WORK INSTRUCTIONS: With both ends included, repeat exactly the lines of the entries below from the one containing "hfov_deg: 102.0" down to the one containing "focal_mm: 1.74", and no others.

Collection entries:
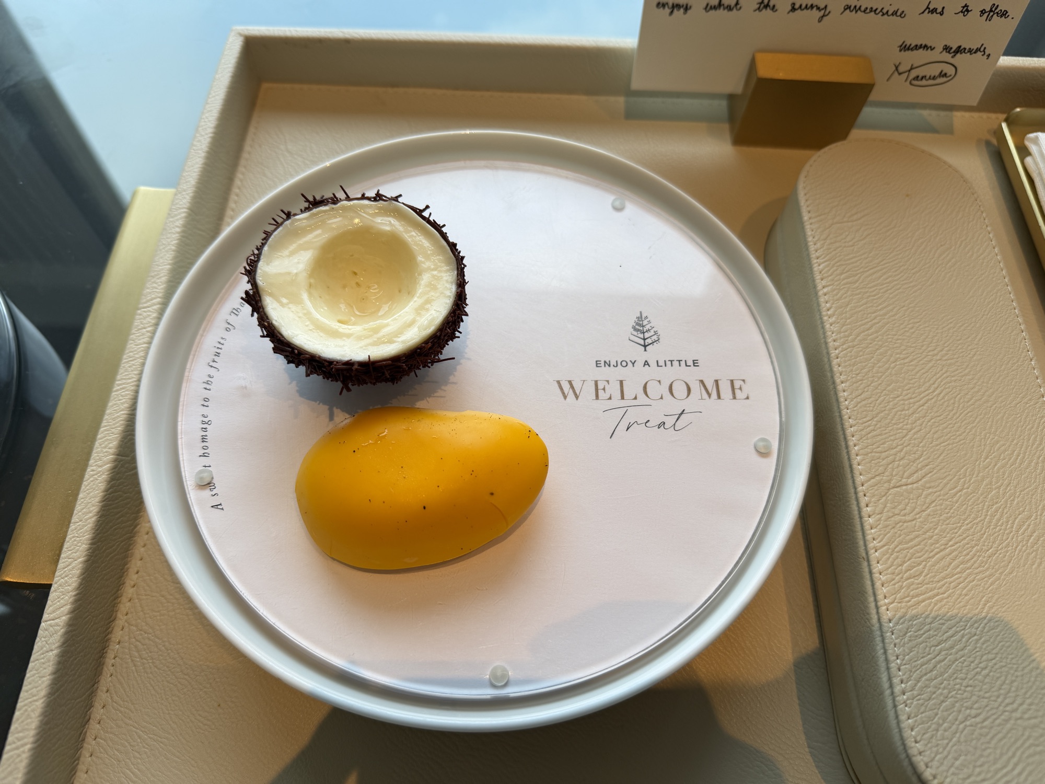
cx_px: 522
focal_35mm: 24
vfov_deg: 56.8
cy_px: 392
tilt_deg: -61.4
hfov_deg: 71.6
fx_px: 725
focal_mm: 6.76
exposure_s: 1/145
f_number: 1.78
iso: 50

* * *

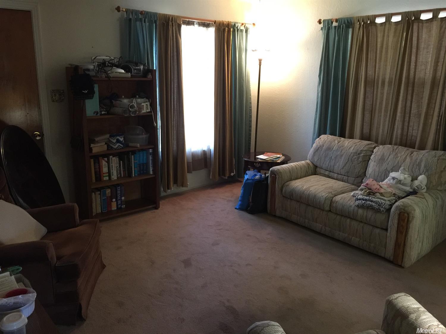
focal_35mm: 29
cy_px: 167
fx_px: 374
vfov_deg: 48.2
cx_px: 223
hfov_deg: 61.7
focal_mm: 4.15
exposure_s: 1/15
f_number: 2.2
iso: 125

...

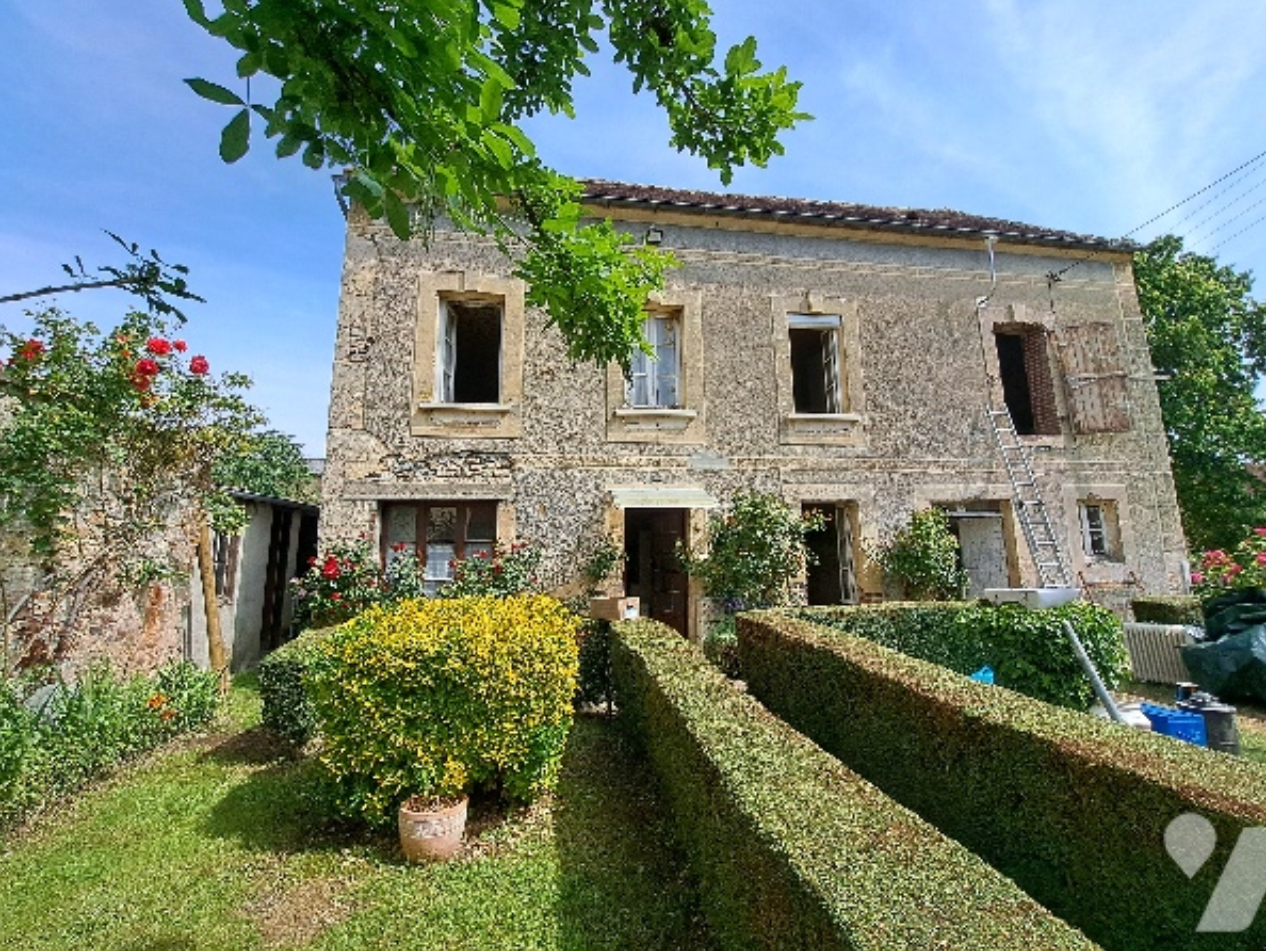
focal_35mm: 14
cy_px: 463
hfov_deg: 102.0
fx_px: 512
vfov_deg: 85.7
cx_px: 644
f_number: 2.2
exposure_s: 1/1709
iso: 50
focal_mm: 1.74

EXERCISE SOLUTION:
hfov_deg: 102.0
fx_px: 512
vfov_deg: 85.7
cx_px: 644
f_number: 2.2
exposure_s: 1/1709
iso: 50
focal_mm: 1.74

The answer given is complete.